For single-family homes in HOAs, the calculus is simpler — the homeowner owns the structure, so disclosure and remediation responsibility both rest with the seller. HOA common areas such as pool equipment rooms, garages, and covered walkways are association responsibility, but those rarely affect a home's marketability unless there is active leakage into a unit.
Before buying a condo, ask for the association's most recent reserve study, any open insurance claims, and the meeting minutes from the past 12 months. Water intrusion and mold issues in common elements get discussed in board meetings — and those minutes are a disclosure document the seller does not have to hand you, but the association does have to share.

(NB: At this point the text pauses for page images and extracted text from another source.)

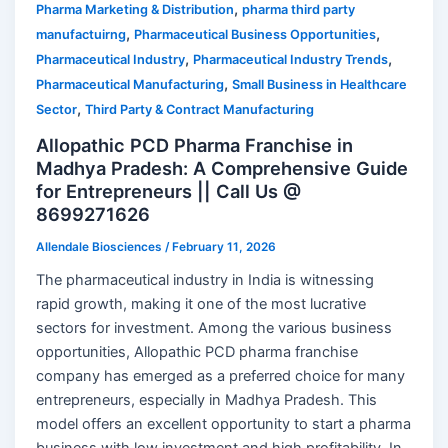
,
Pharma Marketing & Distribution
pharma third party
,
,
manufactuirng
Pharmaceutical Business Opportunities
,
,
Pharmaceutical Industry
Pharmaceutical Industry Trends
,
Pharmaceutical Manufacturing
Small Business in Healthcare
,
Sector
Third Party & Contract Manufacturing
Allopathic PCD Pharma Franchise in
Madhya Pradesh: A Comprehensive Guide
for Entrepreneurs || Call Us @
8699271626
Allendale Biosciences
/
February 11, 2026
The pharmaceutical industry in India is witnessing
rapid growth, making it one of the most lucrative
sectors for investment. Among the various business
opportunities, Allopathic PCD pharma franchise
company has emerged as a preferred choice for many
entrepreneurs, especially in Madhya Pradesh. This
model offers an excellent opportunity to start a pharma
business with low investment and high profitability. In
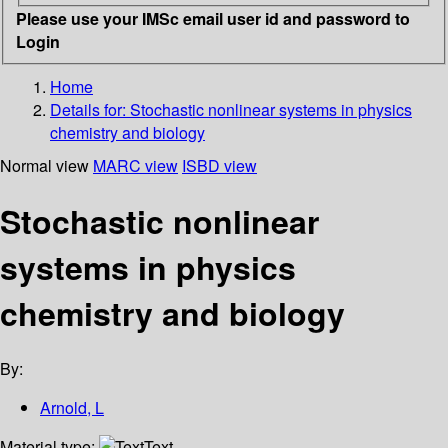
Please use your IMSc email user id and password to
Login
Home
Details for:
Stochastic nonlinear systems in physics
chemistry and biology
Normal view
MARC view
ISBD view
Stochastic nonlinear
systems in physics
chemistry and biology
By:
Arnold, L
Material type:
Text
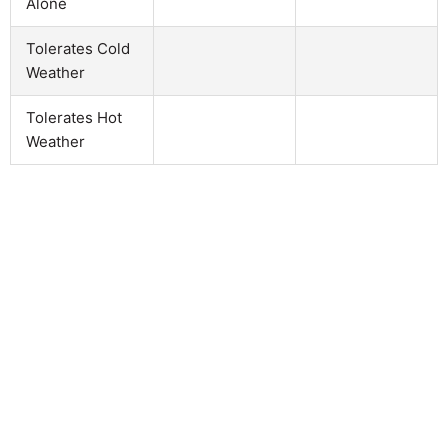
Alone
Tolerates Cold
Weather
Tolerates Hot
Weather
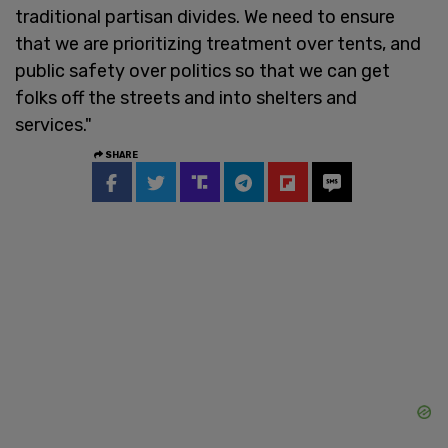
traditional partisan divides. We need to ensure
that we are prioritizing treatment over tents, and
public safety over politics so that we can get
folks off the streets and into shelters and
services."
SHARE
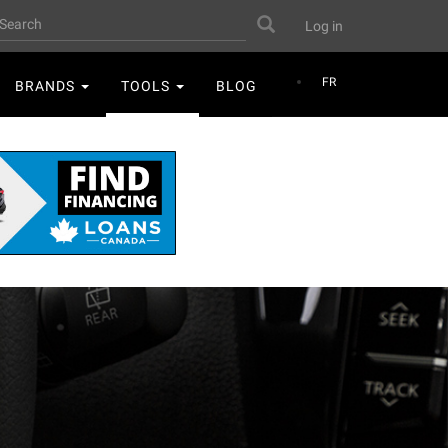
User
earch
Search
Log in
account
menu
FR
BRANDS
TOOLS
BLOG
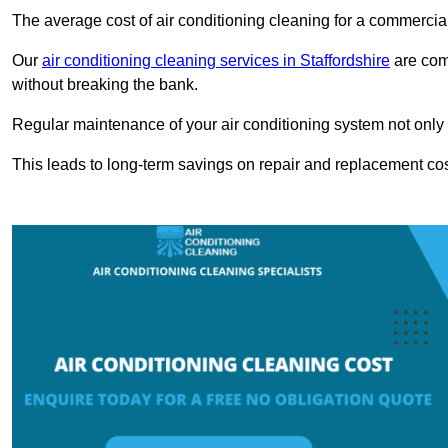
The average cost of air conditioning cleaning for a commercial
Our
air conditioning cleaning services in Staffordshire
are comp
without breaking the bank.
Regular maintenance of your air conditioning system not only he
This leads to long-term savings on repair and replacement cos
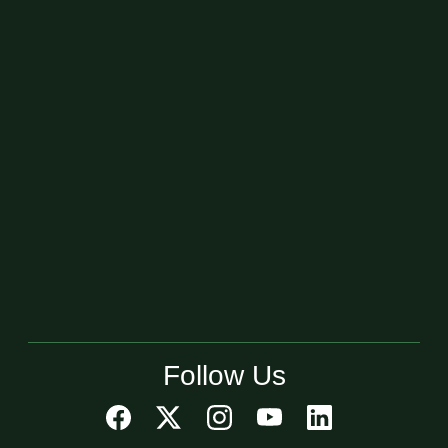
Follow Us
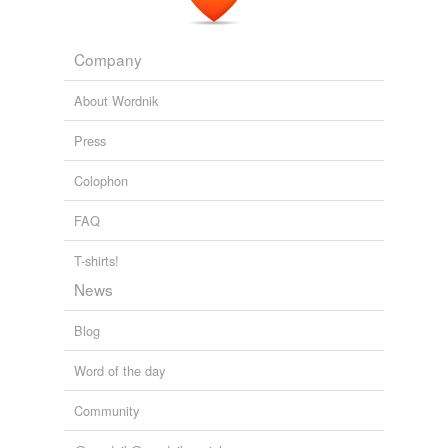
Company
About Wordnik
Press
Colophon
FAQ
T-shirts!
News
Blog
Word of the day
Community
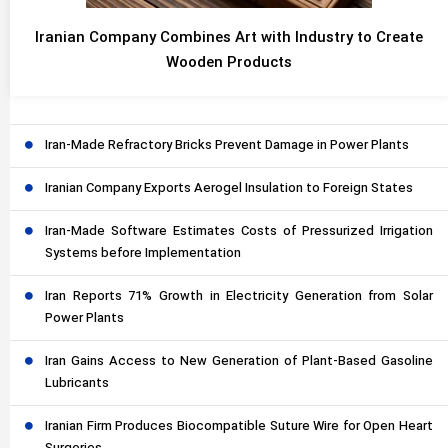
Iranian Company Combines Art with Industry to Create
Wooden Products
Iran-Made Refractory Bricks Prevent Damage in Power Plants
Iranian Company Exports Aerogel Insulation to Foreign States
Iran-Made Software Estimates Costs of Pressurized Irrigation
Systems before Implementation
Iran Reports 71% Growth in Electricity Generation from Solar
Power Plants
Iran Gains Access to New Generation of Plant-Based Gasoline
Lubricants
Iranian Firm Produces Biocompatible Suture Wire for Open Heart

Frequently Asked Questions
Does Florida law require sellers to disclose past mold remediation?
Yes, under Johnson v. Davis. If you had mold remediated and you still own the property, that is a material fact that affects the property value. It does not matter how long ago the remediation was or whether you have a clearance certificate — the buyer is entitled to know it happened. The clearance certificate actually helps sellers because it proves the issue was professionally resolved.
Can a buyer back out of a contract because of mold found during inspection?
It depends on the contract terms. Under the standard FAR/BAR AS-IS contract, the buyer can terminate for any reason during the inspection period and receive their deposit back. If mold is discovered after the inspection period closes, the buyer's options depend on whether the seller failed to disclose a known issue — in which case there may be a misrepresentation claim — or whether it was a genuinely new discovery.
Is a mold inspection the same as a regular home inspection?
No. A home inspector is trained to identify visible signs of moisture and flag areas of concern, but they are not licensed to take air samples, analyze spore counts, or issue a mold assessment report. For those services, you need a licensed Florida Mold Assessor under Chapter 468. The cost is $300 to $600 for an initial assessment including air sampling and lab analysis.
Who orders the mold clearance test after remediation?
The clearance test must be ordered by someone other than the remediator — typically the property owner or buyer — and performed by a licensed Florida Mold Assessor. The assessor samples the air after remediation and compares the results to baseline outdoor spore counts. A passing clearance means indoor levels are at or below outdoor baseline for the same species. Ask for the full lab report, not just the one-page clearance certificate.
What if the seller says they do not know about any mold?
Actual knowledge is required for a Johnson v. Davis claim — a seller cannot be held liable for disclosing something they genuinely did not know. That is why buyer inspections exist. But claiming not to know becomes harder to argue when there is visible water staining in the attic, rust in the drip pan, or a remediation permit pulled on the property. Pull the permit history from the county before you close. In Florida, permits are public record.
Are there specific neighborhoods in Tampa Bay where mold risk is higher?
Waterfront and low-lying neighborhoods carry more exposure — Shore Acres, Venetian Isles, and Bayou Grande in St. Pete; canal neighborhoods in New Port Richey; low-lying sections of South Tampa near the bay. Homes in these areas flooded during Helene and some during Ian. Older concrete block homes from the 1950s–1970s in Seminole Heights, Tampa Heights, and South Tampa also warrant attention — block walls absorb moisture differently than wood frame, and remediation methods vary. That said, mold follows water, and water follows poor maintenance in any neighborhood.